What you should do »
Each record below should be written out again exactly as given.

Extracted page text data:
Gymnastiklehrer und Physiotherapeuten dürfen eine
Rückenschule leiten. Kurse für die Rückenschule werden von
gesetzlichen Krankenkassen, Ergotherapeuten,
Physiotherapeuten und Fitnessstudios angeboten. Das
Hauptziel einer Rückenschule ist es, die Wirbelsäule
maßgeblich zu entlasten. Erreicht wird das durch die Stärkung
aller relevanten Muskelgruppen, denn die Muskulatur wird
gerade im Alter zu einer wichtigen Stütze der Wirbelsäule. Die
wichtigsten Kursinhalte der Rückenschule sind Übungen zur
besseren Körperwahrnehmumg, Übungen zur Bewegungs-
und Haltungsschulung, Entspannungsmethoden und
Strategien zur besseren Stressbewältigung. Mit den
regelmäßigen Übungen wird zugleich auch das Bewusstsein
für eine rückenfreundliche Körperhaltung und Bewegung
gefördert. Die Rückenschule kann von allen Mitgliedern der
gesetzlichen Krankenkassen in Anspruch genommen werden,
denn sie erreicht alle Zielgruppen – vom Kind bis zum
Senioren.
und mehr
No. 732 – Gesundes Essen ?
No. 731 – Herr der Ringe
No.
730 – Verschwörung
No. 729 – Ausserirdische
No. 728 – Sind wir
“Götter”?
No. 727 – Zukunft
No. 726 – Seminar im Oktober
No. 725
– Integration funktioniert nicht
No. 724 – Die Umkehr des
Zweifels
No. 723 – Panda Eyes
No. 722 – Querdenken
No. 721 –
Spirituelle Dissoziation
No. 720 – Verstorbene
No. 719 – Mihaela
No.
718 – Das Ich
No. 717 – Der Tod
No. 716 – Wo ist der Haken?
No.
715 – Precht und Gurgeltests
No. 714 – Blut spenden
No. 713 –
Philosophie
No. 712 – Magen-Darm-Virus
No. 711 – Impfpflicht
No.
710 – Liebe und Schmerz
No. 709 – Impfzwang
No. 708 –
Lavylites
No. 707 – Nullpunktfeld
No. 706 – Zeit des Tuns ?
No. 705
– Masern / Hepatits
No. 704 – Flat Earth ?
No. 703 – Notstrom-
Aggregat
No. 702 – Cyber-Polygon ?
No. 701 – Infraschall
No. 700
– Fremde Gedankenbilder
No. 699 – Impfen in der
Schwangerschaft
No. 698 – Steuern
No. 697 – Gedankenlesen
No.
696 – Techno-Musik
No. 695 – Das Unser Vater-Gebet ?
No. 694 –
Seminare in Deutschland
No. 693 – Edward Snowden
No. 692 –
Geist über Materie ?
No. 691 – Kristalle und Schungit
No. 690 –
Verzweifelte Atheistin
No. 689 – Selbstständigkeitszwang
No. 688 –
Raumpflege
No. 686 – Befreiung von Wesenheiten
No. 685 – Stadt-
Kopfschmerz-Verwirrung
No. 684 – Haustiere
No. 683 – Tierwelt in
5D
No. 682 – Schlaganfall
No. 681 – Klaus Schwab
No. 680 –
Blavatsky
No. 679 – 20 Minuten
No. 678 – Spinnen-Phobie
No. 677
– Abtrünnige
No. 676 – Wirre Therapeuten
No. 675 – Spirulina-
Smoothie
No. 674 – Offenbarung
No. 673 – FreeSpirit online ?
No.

Response to the task »
Gymnastiklehrer und Physiotherapeuten dürfen eine
Rückenschule leiten. Kurse für die Rückenschule werden von
gesetzlichen Krankenkassen, Ergotherapeuten,
Physiotherapeuten und Fitnessstudios angeboten. Das
Hauptziel einer Rückenschule ist es, die Wirbelsäule
maßgeblich zu entlasten. Erreicht wird das durch die Stärkung
aller relevanten Muskelgruppen, denn die Muskulatur wird
gerade im Alter zu einer wichtigen Stütze der Wirbelsäule. Die
wichtigsten Kursinhalte der Rückenschule sind Übungen zur
besseren Körperwahrnehmumg, Übungen zur Bewegungs-
und Haltungsschulung, Entspannungsmethoden und
Strategien zur besseren Stressbewältigung. Mit den
regelmäßigen Übungen wird zugleich auch das Bewusstsein
für eine rückenfreundliche Körperhaltung und Bewegung
gefördert. Die Rückenschule kann von allen Mitgliedern der
gesetzlichen Krankenkassen in Anspruch genommen werden,
denn sie erreicht alle Zielgruppen – vom Kind bis zum
Senioren.
und mehr
No. 732 – Gesundes Essen ?
No. 731 – Herr der Ringe
No.
730 – Verschwörung
No. 729 – Ausserirdische
No. 728 – Sind wir
“Götter”?
No. 727 – Zukunft
No. 726 – Seminar im Oktober
No. 725
– Integration funktioniert nicht
No. 724 – Die Umkehr des
Zweifels
No. 723 – Panda Eyes
No. 722 – Querdenken
No. 721 –
Spirituelle Dissoziation
No. 720 – Verstorbene
No. 719 – Mihaela
No.
718 – Das Ich
No. 717 – Der Tod
No. 716 – Wo ist der Haken?
No.
715 – Precht und Gurgeltests
No. 714 – Blut spenden
No. 713 –
Philosophie
No. 712 – Magen-Darm-Virus
No. 711 – Impfpflicht
No.
710 – Liebe und Schmerz
No. 709 – Impfzwang
No. 708 –
Lavylites
No. 707 – Nullpunktfeld
No. 706 – Zeit des Tuns ?
No. 705
– Masern / Hepatits
No. 704 – Flat Earth ?
No. 703 – Notstrom-
Aggregat
No. 702 – Cyber-Polygon ?
No. 701 – Infraschall
No. 700
– Fremde Gedankenbilder
No. 699 – Impfen in der
Schwangerschaft
No. 698 – Steuern
No. 697 – Gedankenlesen
No.
696 – Techno-Musik
No. 695 – Das Unser Vater-Gebet ?
No. 694 –
Seminare in Deutschland
No. 693 – Edward Snowden
No. 692 –
Geist über Materie ?
No. 691 – Kristalle und Schungit
No. 690 –
Verzweifelte Atheistin
No. 689 – Selbstständigkeitszwang
No. 688 –
Raumpflege
No. 686 – Befreiung von Wesenheiten
No. 685 – Stadt-
Kopfschmerz-Verwirrung
No. 684 – Haustiere
No. 683 – Tierwelt in
5D
No. 682 – Schlaganfall
No. 681 – Klaus Schwab
No. 680 –
Blavatsky
No. 679 – 20 Minuten
No. 678 – Spinnen-Phobie
No. 677
– Abtrünnige
No. 676 – Wirre Therapeuten
No. 675 – Spirulina-
Smoothie
No. 674 – Offenbarung
No. 673 – FreeSpirit online ?
No.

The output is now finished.